## Given request
Can you retype the records below, everything from the very start down to and including the line that contains "h=8 m=46 s=8", with every line left unchanged?

## Recorded information
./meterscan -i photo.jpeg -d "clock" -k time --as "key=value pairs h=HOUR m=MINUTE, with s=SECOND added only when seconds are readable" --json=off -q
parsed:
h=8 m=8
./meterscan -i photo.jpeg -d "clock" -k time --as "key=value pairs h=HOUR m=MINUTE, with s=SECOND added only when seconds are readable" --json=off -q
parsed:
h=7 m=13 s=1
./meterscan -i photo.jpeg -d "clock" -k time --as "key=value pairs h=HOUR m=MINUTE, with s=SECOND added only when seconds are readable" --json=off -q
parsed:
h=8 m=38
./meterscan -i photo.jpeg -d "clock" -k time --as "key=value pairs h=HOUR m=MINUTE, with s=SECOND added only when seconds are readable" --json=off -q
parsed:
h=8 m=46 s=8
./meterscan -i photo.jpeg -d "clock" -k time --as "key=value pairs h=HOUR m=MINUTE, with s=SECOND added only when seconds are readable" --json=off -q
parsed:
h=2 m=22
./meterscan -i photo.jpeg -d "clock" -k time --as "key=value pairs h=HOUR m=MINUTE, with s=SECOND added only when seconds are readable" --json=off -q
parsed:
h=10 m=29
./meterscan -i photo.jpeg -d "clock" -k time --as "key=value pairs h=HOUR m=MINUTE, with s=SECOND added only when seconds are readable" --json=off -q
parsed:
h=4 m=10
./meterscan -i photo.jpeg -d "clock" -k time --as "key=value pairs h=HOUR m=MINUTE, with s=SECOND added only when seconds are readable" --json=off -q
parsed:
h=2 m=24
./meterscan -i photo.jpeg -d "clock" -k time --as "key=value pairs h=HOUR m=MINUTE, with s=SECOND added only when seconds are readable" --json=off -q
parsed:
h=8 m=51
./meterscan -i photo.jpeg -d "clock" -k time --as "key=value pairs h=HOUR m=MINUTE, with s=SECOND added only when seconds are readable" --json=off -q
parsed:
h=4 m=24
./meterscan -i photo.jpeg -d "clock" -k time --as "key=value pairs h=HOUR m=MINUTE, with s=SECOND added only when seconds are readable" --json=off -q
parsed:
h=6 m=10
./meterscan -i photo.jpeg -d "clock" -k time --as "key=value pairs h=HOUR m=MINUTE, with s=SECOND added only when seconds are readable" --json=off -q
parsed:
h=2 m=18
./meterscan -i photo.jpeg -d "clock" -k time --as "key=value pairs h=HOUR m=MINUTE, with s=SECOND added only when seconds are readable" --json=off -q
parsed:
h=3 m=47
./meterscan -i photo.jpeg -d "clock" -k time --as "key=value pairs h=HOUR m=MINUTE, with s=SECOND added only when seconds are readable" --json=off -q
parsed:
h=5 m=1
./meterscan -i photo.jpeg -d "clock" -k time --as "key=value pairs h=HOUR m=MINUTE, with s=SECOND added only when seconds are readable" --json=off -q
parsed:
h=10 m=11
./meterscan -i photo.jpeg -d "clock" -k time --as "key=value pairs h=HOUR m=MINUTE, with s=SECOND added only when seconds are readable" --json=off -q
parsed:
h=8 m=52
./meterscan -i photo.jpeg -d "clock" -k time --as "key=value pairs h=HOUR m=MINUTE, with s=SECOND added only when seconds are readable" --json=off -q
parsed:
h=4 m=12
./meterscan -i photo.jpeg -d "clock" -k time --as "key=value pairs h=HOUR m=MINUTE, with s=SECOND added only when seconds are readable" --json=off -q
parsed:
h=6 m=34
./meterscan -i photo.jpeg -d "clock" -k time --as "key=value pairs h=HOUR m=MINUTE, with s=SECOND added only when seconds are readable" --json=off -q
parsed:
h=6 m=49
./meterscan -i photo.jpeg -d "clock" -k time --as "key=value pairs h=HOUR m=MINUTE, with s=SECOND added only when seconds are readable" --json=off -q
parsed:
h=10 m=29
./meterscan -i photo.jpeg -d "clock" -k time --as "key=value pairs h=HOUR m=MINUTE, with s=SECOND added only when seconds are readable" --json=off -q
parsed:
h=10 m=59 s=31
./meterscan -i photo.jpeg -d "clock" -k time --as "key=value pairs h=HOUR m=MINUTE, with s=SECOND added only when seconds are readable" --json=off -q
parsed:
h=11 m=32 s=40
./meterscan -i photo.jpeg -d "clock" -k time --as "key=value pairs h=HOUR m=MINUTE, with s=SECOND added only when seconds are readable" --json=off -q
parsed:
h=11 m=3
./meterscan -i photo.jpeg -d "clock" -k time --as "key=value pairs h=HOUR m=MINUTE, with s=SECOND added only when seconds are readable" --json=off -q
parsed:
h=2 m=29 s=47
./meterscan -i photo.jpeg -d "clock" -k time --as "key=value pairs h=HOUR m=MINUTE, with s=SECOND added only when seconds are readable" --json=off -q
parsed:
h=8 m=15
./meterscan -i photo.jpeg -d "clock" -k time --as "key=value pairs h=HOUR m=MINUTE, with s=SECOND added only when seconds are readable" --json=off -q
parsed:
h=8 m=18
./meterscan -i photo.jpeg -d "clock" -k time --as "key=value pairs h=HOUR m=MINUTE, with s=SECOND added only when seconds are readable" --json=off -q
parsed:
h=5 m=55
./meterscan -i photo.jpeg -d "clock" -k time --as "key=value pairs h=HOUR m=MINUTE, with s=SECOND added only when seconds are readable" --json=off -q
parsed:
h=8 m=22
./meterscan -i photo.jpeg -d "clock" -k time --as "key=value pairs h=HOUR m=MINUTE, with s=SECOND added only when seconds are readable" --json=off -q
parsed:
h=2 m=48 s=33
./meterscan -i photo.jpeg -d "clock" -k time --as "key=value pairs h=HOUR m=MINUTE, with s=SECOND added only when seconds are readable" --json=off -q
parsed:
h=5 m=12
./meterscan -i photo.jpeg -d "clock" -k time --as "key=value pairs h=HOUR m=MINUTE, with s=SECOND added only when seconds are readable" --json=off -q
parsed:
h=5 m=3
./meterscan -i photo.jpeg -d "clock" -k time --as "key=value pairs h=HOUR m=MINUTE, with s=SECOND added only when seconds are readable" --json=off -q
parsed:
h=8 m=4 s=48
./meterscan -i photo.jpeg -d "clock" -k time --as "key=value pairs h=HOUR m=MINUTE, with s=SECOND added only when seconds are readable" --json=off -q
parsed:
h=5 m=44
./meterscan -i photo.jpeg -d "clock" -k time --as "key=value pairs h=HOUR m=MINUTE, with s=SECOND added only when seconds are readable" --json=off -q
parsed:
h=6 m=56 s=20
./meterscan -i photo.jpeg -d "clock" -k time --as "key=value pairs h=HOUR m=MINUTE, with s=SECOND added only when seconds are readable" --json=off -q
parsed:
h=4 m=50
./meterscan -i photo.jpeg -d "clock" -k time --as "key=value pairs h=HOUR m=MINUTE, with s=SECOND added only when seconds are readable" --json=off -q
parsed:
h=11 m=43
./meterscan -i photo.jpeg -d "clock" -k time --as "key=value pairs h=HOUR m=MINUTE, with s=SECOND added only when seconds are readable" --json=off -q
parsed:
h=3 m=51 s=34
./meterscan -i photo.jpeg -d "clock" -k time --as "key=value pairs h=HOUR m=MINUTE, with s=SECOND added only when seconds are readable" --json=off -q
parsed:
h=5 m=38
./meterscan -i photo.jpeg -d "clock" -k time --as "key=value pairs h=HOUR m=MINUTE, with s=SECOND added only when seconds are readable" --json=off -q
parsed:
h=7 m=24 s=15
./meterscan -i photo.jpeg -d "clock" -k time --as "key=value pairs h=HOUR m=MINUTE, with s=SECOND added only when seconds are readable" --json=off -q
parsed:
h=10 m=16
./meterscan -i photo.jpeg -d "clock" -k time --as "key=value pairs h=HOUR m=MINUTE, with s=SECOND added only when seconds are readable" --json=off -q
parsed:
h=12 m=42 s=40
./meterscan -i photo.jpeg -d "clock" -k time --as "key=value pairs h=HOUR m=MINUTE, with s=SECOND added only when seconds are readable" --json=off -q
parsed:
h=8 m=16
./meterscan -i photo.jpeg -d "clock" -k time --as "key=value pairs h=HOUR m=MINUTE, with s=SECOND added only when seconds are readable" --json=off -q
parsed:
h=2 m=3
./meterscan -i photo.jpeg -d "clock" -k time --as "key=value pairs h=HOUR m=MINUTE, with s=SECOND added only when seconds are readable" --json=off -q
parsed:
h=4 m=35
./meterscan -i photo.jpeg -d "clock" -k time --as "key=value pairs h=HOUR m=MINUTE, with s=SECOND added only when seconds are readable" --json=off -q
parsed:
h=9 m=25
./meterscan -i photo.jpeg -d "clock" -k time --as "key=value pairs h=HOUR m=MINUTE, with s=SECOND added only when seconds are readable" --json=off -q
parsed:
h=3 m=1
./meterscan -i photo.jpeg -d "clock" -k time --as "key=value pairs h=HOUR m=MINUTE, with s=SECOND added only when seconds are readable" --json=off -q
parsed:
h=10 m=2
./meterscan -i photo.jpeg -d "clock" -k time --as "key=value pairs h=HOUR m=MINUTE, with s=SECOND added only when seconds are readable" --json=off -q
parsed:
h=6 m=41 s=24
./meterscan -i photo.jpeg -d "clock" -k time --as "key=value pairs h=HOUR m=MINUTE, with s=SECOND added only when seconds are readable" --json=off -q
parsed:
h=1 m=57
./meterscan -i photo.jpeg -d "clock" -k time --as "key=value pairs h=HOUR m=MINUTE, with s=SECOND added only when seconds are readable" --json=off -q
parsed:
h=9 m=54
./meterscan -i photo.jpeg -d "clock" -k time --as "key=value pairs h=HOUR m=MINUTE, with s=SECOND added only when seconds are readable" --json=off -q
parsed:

## The output
./meterscan -i photo.jpeg -d "clock" -k time --as "key=value pairs h=HOUR m=MINUTE, with s=SECOND added only when seconds are readable" --json=off -q
parsed:
h=8 m=8
./meterscan -i photo.jpeg -d "clock" -k time --as "key=value pairs h=HOUR m=MINUTE, with s=SECOND added only when seconds are readable" --json=off -q
parsed:
h=7 m=13 s=1
./meterscan -i photo.jpeg -d "clock" -k time --as "key=value pairs h=HOUR m=MINUTE, with s=SECOND added only when seconds are readable" --json=off -q
parsed:
h=8 m=38
./meterscan -i photo.jpeg -d "clock" -k time --as "key=value pairs h=HOUR m=MINUTE, with s=SECOND added only when seconds are readable" --json=off -q
parsed:
h=8 m=46 s=8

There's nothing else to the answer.